Walking the Halls of Purpose
(Pictured above L-R): Prestige's Michael Loiacono and Kathy Davies, Sallie B. Howard's Dr. JoAnne Woodard, and Prestige's Ariana Holbin
“Why did God not bless me with children of my own?” Sallie B. Howard once asked.
Dr. JoAnne Woodard, a psychologist, Wilson native, and now 78-year-old founder and executive director of Sallie B. Howard Charter School, recalled her response:
“Because God knew you were destined to be a parent to tens of thousands through this school.”
Last week, our team had the privilege of seeing what that prophecy looks like in real time.
Dr. Woodard gave us a nearly two-hour tour of the campus in Wilson, NC. She does not conduct tours. She shepherds them.

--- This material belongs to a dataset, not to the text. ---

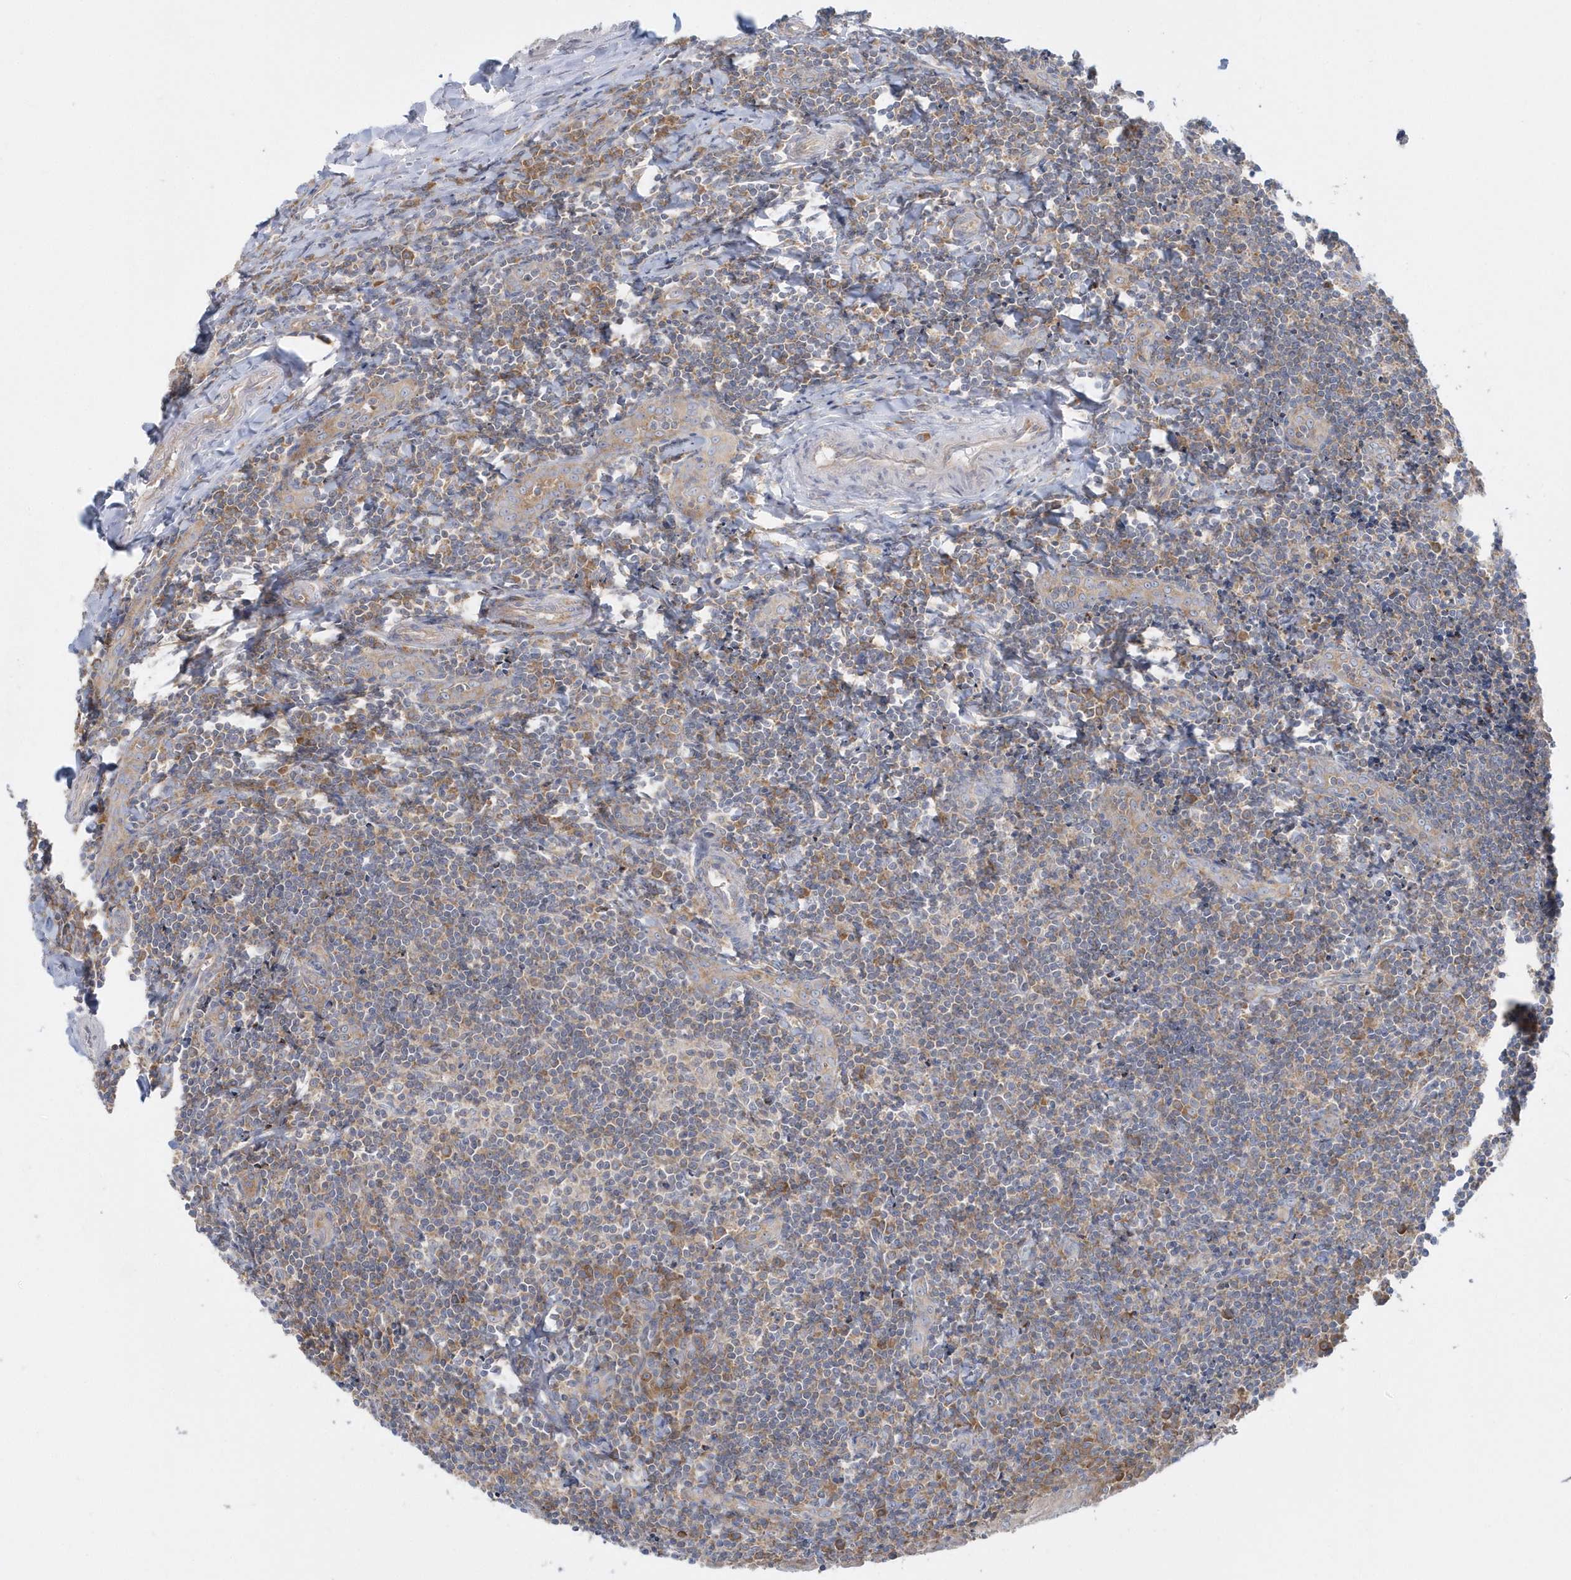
{"staining": {"intensity": "moderate", "quantity": "25%-75%", "location": "cytoplasmic/membranous"}, "tissue": "tonsil", "cell_type": "Germinal center cells", "image_type": "normal", "snomed": [{"axis": "morphology", "description": "Normal tissue, NOS"}, {"axis": "topography", "description": "Tonsil"}], "caption": "IHC photomicrograph of normal tonsil: human tonsil stained using immunohistochemistry (IHC) displays medium levels of moderate protein expression localized specifically in the cytoplasmic/membranous of germinal center cells, appearing as a cytoplasmic/membranous brown color.", "gene": "EIF3C", "patient": {"sex": "male", "age": 27}}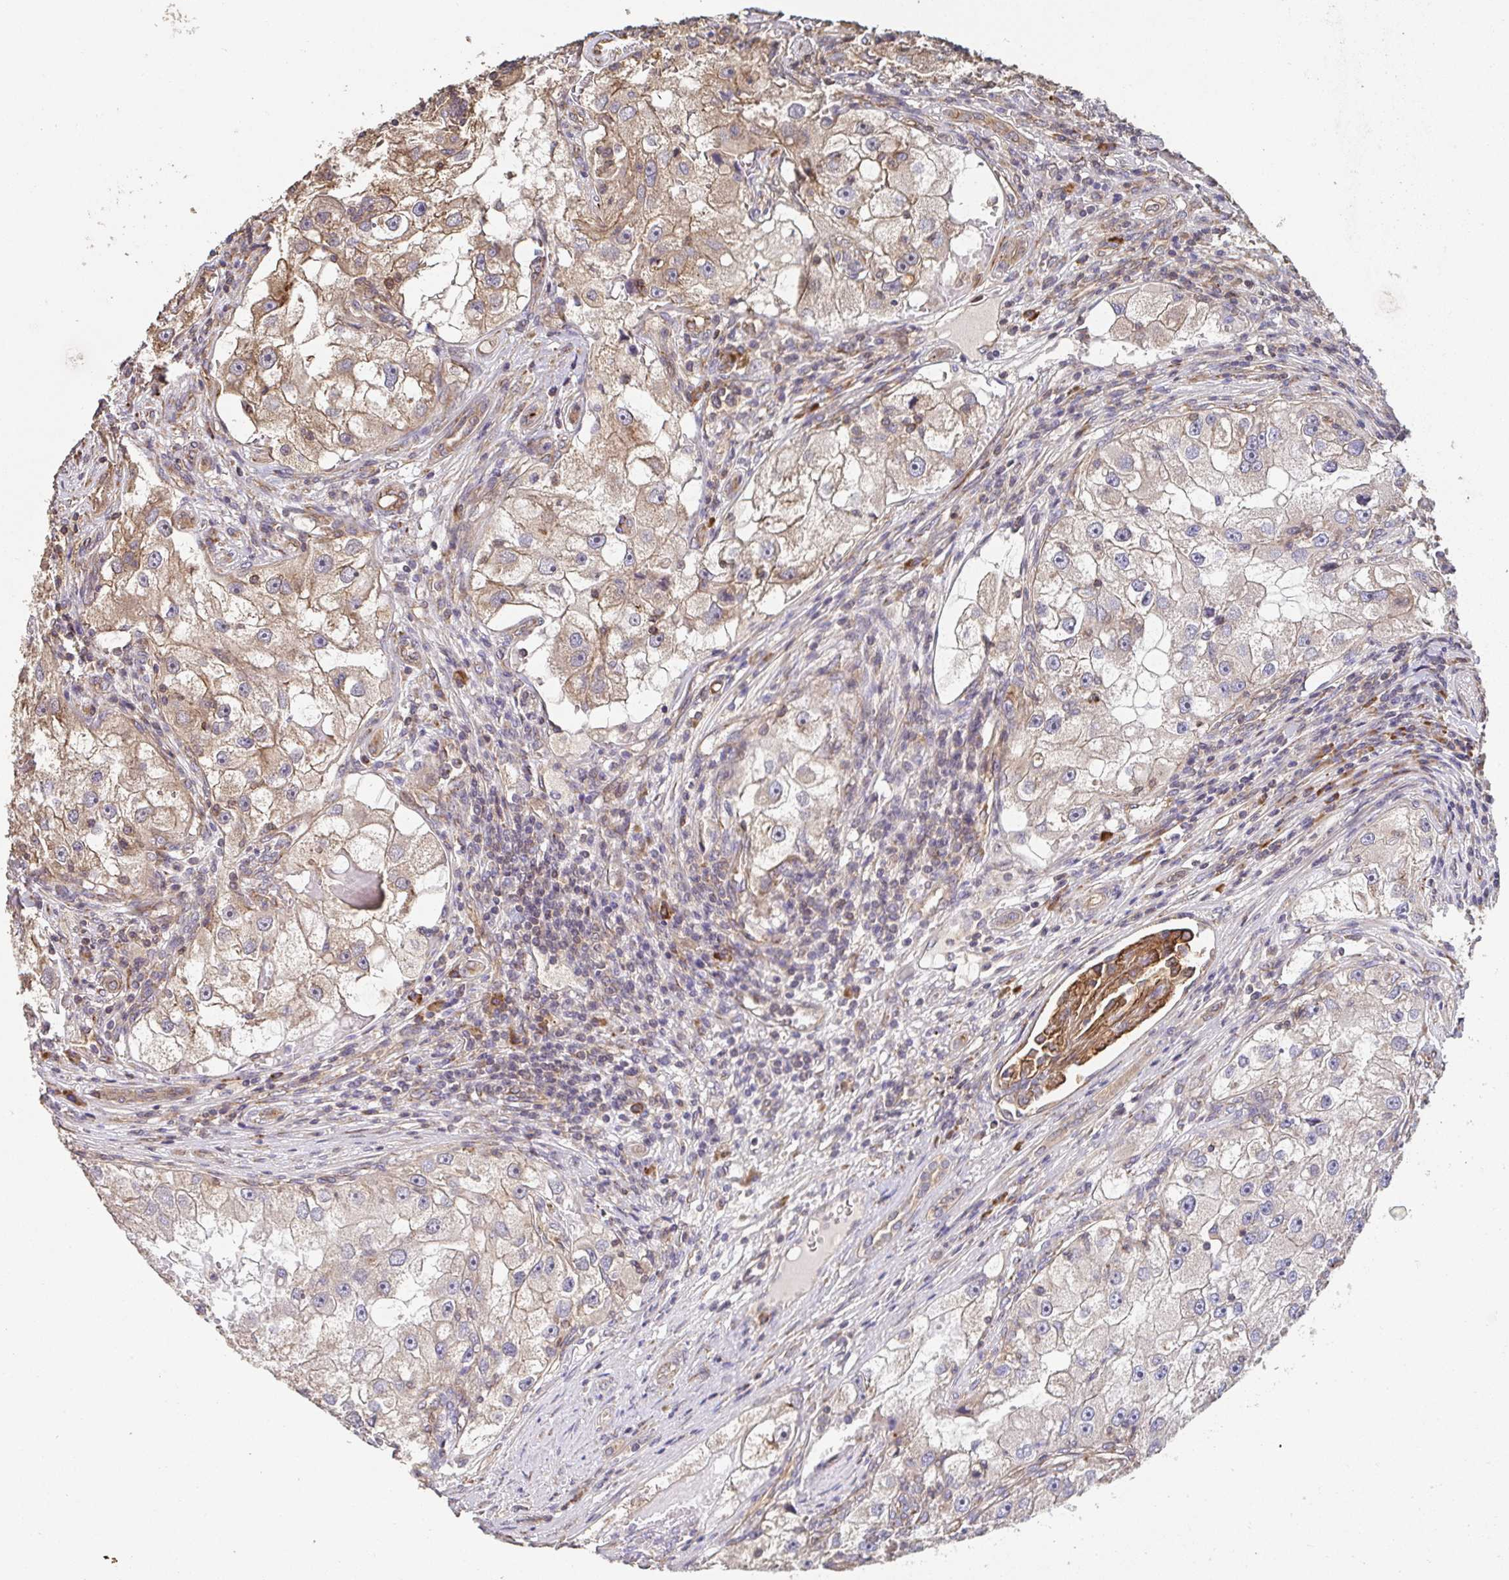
{"staining": {"intensity": "weak", "quantity": "25%-75%", "location": "cytoplasmic/membranous"}, "tissue": "renal cancer", "cell_type": "Tumor cells", "image_type": "cancer", "snomed": [{"axis": "morphology", "description": "Adenocarcinoma, NOS"}, {"axis": "topography", "description": "Kidney"}], "caption": "High-power microscopy captured an immunohistochemistry photomicrograph of adenocarcinoma (renal), revealing weak cytoplasmic/membranous expression in approximately 25%-75% of tumor cells.", "gene": "APBB1", "patient": {"sex": "male", "age": 63}}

Not a single class passed through the halls without her engagement. She encouraged first graders wearing costumes—an astronaut, a young Rosa Parks. She asked students about class. She praised a teacher's heroic handling of an exceptional child. She reassured a student with an injured ankle that she would still dance in the recital. She expected excellence from all.
“These children need to learn how to talk to adults,” she told us. “The best way is to engage them. They need to learn manners.” It wasn’t rehearsed or performative. It was daily discipline.
Today, the campus spans nearly 160,000 square feet and serves more than 1,200 students in grades K–12. But the school began humbly. The story began in 1989 at St. John Church. Inspired by the teachings and vision of Ms. Sallie B. Howard, Dr. Woodard founded the Youth Enrichment Program (YEP), a summer initiative designed to raise the aspirations of at-risk children. For eight years, YEP served more than 400 children each summer and impacted over 3,000 families.
From that church-based program grew one of North Carolina’s most respected charter schools. Their vision has taken students to Africa, Egypt, Cuba, India, and Alaska. It also led to a sister school in India, spearheaded by Assistant Director and Dean of Business, Sandeep Aggarwal.
The walls carry quotes from Martin Luther King Jr. and Rosa Parks. One in particular seemed to capture the spirit of the school:
“We must accept finite disappointment, but never lose infinite hope.”
For a school committed to breaking cycles of poverty, crime, truancy, and teenage pregnancy, that line feels like the operating system of the institution.

Members of Sallie B. Howard administration with Team Prestige in front of photos of the beloved and transformational Sallie B. Howard.
Classrooms hum with energy. Preparations were underway for auditorium events. Science labs buzz. Lunch is cooked fresh each day. The building is impressive. The people are unforgettable. You feel expectation. You feel pride. You feel belief.
At the center stands a 78-year-old leader who still knows students by name.
This is why we do what we do at Prestige. Schools like Sallie B. Howard do more than educate children. They upgrade communities. They break cycles.
Their mission is to “provide every child with a world-class education that nurtures their gifts, talents, and intelligences so they become more than they ever thought they could be.”
After walking that campus, I believe them.
Perhaps Sallie B. Howard never had children of her own. Today, thousands of students call her school home. And through that legacy, she became exactly what she was meant to be: a parent to tens of thousands.